APRA will commence industry consultation on the D2A replacement before the end of 2017, and given the EFS collection implementation timetable, APRA says the replacement of D2A might coincide with the first reporting periods for some of the EFS collection phases. A source close to APRA says the timeline for the replacement has not been finalized and will depend on the regulator’s engagement with the industry. “APRA is aiming to replace D2A and provide APRA and the industry with a refreshed and easy-to-use system that meets the needs and demands of modern business,” the source says.

Juggling Regulations

With new regulations and standards, and existing rules under review, compliance is a moving target. APRA will continue modernizing and changing its requirements as it moves forward, and banks in Australia will have to accept that change is now a constant, and ensure they can manage changes moving forward.

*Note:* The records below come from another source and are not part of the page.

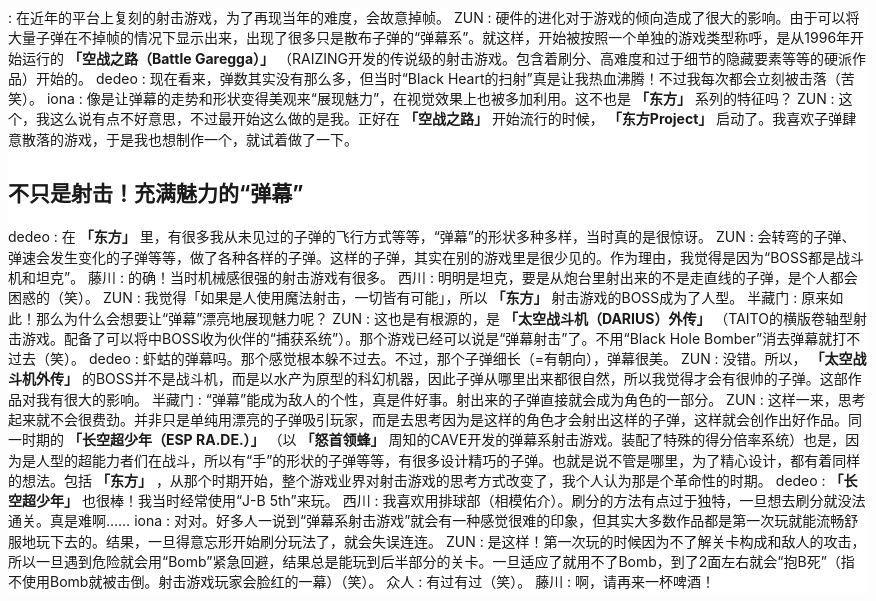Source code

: : 在近年的平台上复刻的射击游戏，为了再现当年的难度，会故意掉帧。
ZUN
: 硬件的进化对于游戏的倾向造成了很大的影响。由于可以将大量子弹在不掉帧的情况下显示出来，出现了很多只是散布子弹的“弹幕系”。就这样，开始被按照一个单独的游戏类型称呼，是从1996年开始运行的 **「空战之路（Battle Garegga）」** （RAIZING开发的传说级的射击游戏。包含着刷分、高难度和过于细节的隐藏要素等等的硬派作品）开始的。
dedeo
: 现在看来，弹数其实没有那么多，但当时“Black Heart的扫射”真是让我热血沸腾！不过我每次都会立刻被击落（苦笑）。
iona
: 像是让弹幕的走势和形状变得美观来“展现魅力”，在视觉效果上也被多加利用。这不也是 **「东方」** 系列的特征吗？
ZUN
: 这个，我这么说有点不好意思，不过最开始这么做的是我。正好在 **「空战之路」** 开始流行的时候， **「东方Project」** 启动了。我喜欢子弹肆意散落的游戏，于是我也想制作一个，就试着做了一下。


## 不只是射击！充满魅力的“弹幕”
dedeo
: 在 **「东方」** 里，有很多我从未见过的子弹的飞行方式等等，“弹幕”的形状多种多样，当时真的是很惊讶。
ZUN
: 会转弯的子弹、弹速会发生变化的子弹等等，做了各种各样的子弹。这样的子弹，其实在别的游戏里是很少见的。作为理由，我觉得是因为“BOSS都是战斗机和坦克”。
藤川
: 的确！当时机械感很强的射击游戏有很多。
西川
: 明明是坦克，要是从炮台里射出来的不是走直线的子弹，是个人都会困惑的（笑）。
ZUN
: 我觉得「如果是人使用魔法射击，一切皆有可能」，所以 **「东方」** 射击游戏的BOSS成为了人型。
半藏门
: 原来如此！那么为什么会想要让“弹幕”漂亮地展现魅力呢？
ZUN
: 这也是有根源的，是 **「太空战斗机（DARIUS）外传」** （TAITO的横版卷轴型射击游戏。配备了可以将中BOSS收为伙伴的“捕获系统”）。那个游戏已经可以说是“弹幕射击”了。不用“Black Hole Bomber”消去弹幕就打不过去（笑）。
dedeo
: 虾蛄的弹幕吗。那个感觉根本躲不过去。不过，那个子弹细长（=有朝向），弹幕很美。
ZUN
: 没错。所以， **「太空战斗机外传」** 的BOSS并不是战斗机，而是以水产为原型的科幻机器，因此子弹从哪里出来都很自然，所以我觉得才会有很帅的子弹。这部作品对我有很大的影响。
半藏门
: “弹幕”能成为敌人的个性，真是件好事。射出来的子弹直接就会成为角色的一部分。
ZUN
: 这样一来，思考起来就不会很费劲。并非只是单纯用漂亮的子弹吸引玩家，而是去思考因为是这样的角色才会射出这样的子弹，这样就会创作出好作品。同一时期的 **「长空超少年（ESP RA.DE.）」** （以 **「怒首领蜂」** 周知的CAVE开发的弹幕系射击游戏。装配了特殊的得分倍率系统）也是，因为是人型的超能力者们在战斗，所以有“手”的形状的子弹等等，有很多设计精巧的子弹。也就是说不管是哪里，为了精心设计，都有着同样的想法。包括 **「东方」** ，从那个时期开始，整个游戏业界对射击游戏的思考方式改变了，我个人认为那是个革命性的时期。
dedeo
:  **「长空超少年」** 也很棒！我当时经常使用“J-B 5th”来玩。
西川
: 我喜欢用排球部（相模佑介）。刷分的方法有点过于独特，一旦想去刷分就没法通关。真是难啊……
iona
: 对对。好多人一说到“弹幕系射击游戏”就会有一种感觉很难的印象，但其实大多数作品都是第一次玩就能流畅舒服地玩下去的。结果，一旦得意忘形开始刷分玩法了，就会失误连连。
ZUN
: 是这样！第一次玩的时候因为不了解关卡构成和敌人的攻击，所以一旦遇到危险就会用“Bomb”紧急回避，结果总是能玩到后半部分的关卡。一旦适应了就用不了Bomb，到了2面左右就会“抱B死”（指不使用Bomb就被击倒。射击游戏玩家会脸红的一幕）（笑）。
众人
: 有过有过（笑）。
藤川
: 啊，请再来一杯啤酒！
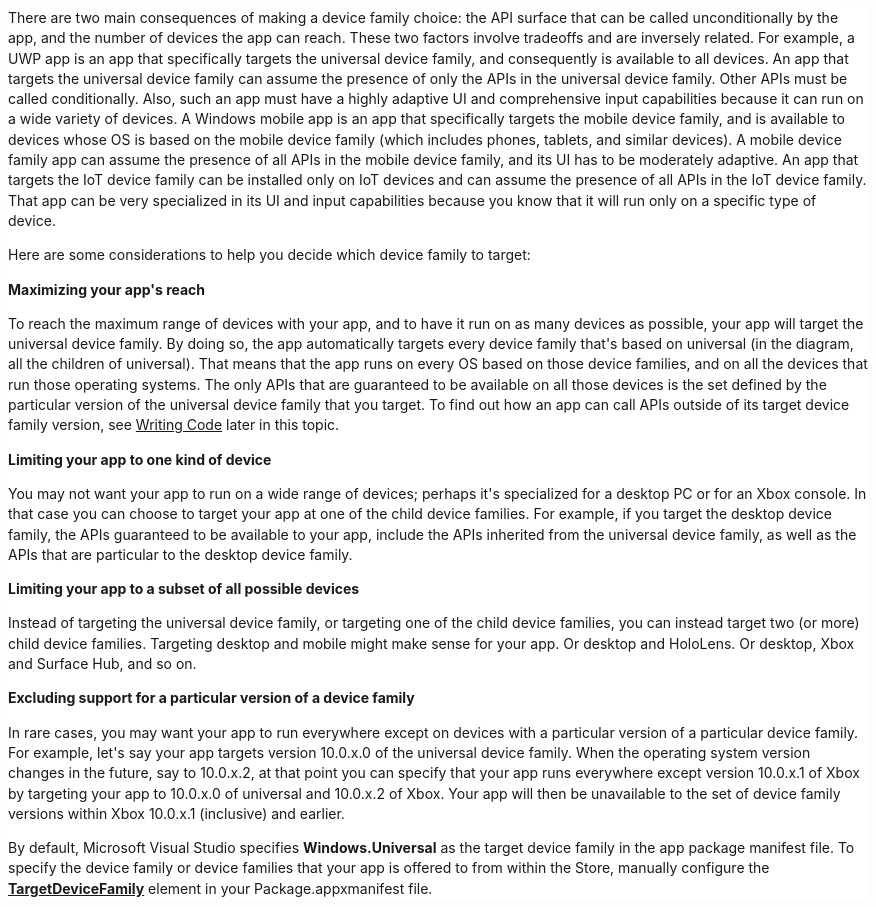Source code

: There are two main consequences of making a device family choice: the API surface that can be called unconditionally by the app, and the number of devices the app can reach. These two factors involve tradeoffs and are inversely related. For example, a UWP app is an app that specifically targets the universal device family, and consequently is available to all devices. An app that targets the universal device family can assume the presence of only the APIs in the universal device family. Other APIs must be called conditionally. Also, such an app must have a highly adaptive UI and comprehensive input capabilities because it can run on a wide variety of devices. A Windows mobile app is an app that specifically targets the mobile device family, and is available to devices whose OS is based on the mobile device family (which includes phones, tablets, and similar devices). A mobile device family app can assume the presence of all APIs in the mobile device family, and its UI has to be moderately adaptive. An app that targets the IoT device family can be installed only on IoT devices and can assume the presence of all APIs in the IoT device family. That app can be very specialized in its UI and input capabilities because you know that it will run only on a specific type of device.

<iframe src="https://channel9.msdn.com/Blogs/One-Dev-Minute/Introduction-to-UWP-and-Device-Families/player" width="640" height="360" allowFullScreen frameBorder="0"></iframe>

Here are some considerations to help you decide which device family to target:

**Maximizing your app's reach**

To reach the maximum range of devices with your app, and to have it run on as many devices as possible, your app will target the universal device family. By doing so, the app automatically targets every device family that's based on universal (in the diagram, all the children of universal). That means that the app runs on every OS based on those device families, and on all the devices that run those operating systems. The only APIs that are guaranteed to be available on all those devices is the set defined by the particular version of the universal device family that you target. To find out how an app can call APIs outside of its target device family version, see [Writing Code](#writing-code) later in this topic.

**Limiting your app to one kind of device**

You may not want your app to run on a wide range of devices; perhaps it's specialized for a desktop PC or for an Xbox console. In that case you can choose to target your app at one of the child device families. For example, if you target the desktop device family, the APIs guaranteed to be available to your app, include the APIs inherited from the universal device family, as well as the APIs that are particular to the desktop device family.

**Limiting your app to a subset of all possible devices**

Instead of targeting the universal device family, or targeting one of the child device families, you can instead target two (or more) child device families. Targeting desktop and mobile might make sense for your app. Or desktop and HoloLens. Or desktop, Xbox and Surface Hub, and so on.

**Excluding support for a particular version of a device family**

In rare cases, you may want your app to run everywhere except on devices with a particular version of a particular device family. For example, let's say your app targets version 10.0.x.0 of the universal device family. When the operating system version changes in the future, say to 10.0.x.2, at that point you can specify that your app runs everywhere except version 10.0.x.1 of Xbox by targeting your app to 10.0.x.0 of universal and 10.0.x.2 of Xbox. Your app will then be unavailable to the set of device family versions within Xbox 10.0.x.1 (inclusive) and earlier.

By default, Microsoft Visual Studio specifies **Windows.Universal** as the target device family in the app package manifest file. To specify the device family or device families that your app is offered to from within the Store, manually configure the [**TargetDeviceFamily**](https://msdn.microsoft.com/library/windows/apps/dn986903) element in your Package.appxmanifest file.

Still, there will always be pushback, and for justifiable reasons.

In Rabobank Australia’s comment letter, Adam Maynard, head of the bank’s capital management, external and regulatory reporting unit, noted that this is not “a non-trivial exercise due to the significant increase in the number of data points reported, as the data elements required are more granular. By design, banks are large complex businesses with formalized governance frameworks. Any changes to products, people, systems or procedures are required to go through rigorous review and approval processes. These multiple checks and balances are to ensure that all the required elements are properly thought through. The consequence of this is that the change process can take much longer than would be normally expected. Timeframes become even more extended if the scope of the works is extensive.”

And as Wolters Kluwer’s Verlaet notes, in many cases firms still take a siloed approach to regulatory change, especially if the regulation touches different aspects of their business, such as risk, finance, compliance or operations. “We urge the industry to take a holistic approach to regulatory change and avoid short-term tactical solutions. By looking at strategic solutions that address multiple requirements, supported by a common data architecture, banks can benefit from economies of scale, lower the cost of compliance, and be prepared for the regulatory changes which are on the horizon,” he says.

In March, Wolters Kluwer conducted a survey on regulatory reporting in Australia. Of more than 30 ADIs surveyed, about 75 percent said they were at that time taking a tactical, partially automated approach when it comes to regulatory reporting. With constant updates and reviews to regulatory reporting in Australia and worldwide, firms can no longer rely on manual processes spreadsheets to collect and organize growing volumes of data to report to regulators.

It’s time to wake up, smell all the different regulatory roses and start overhauling and enhancing their data systems.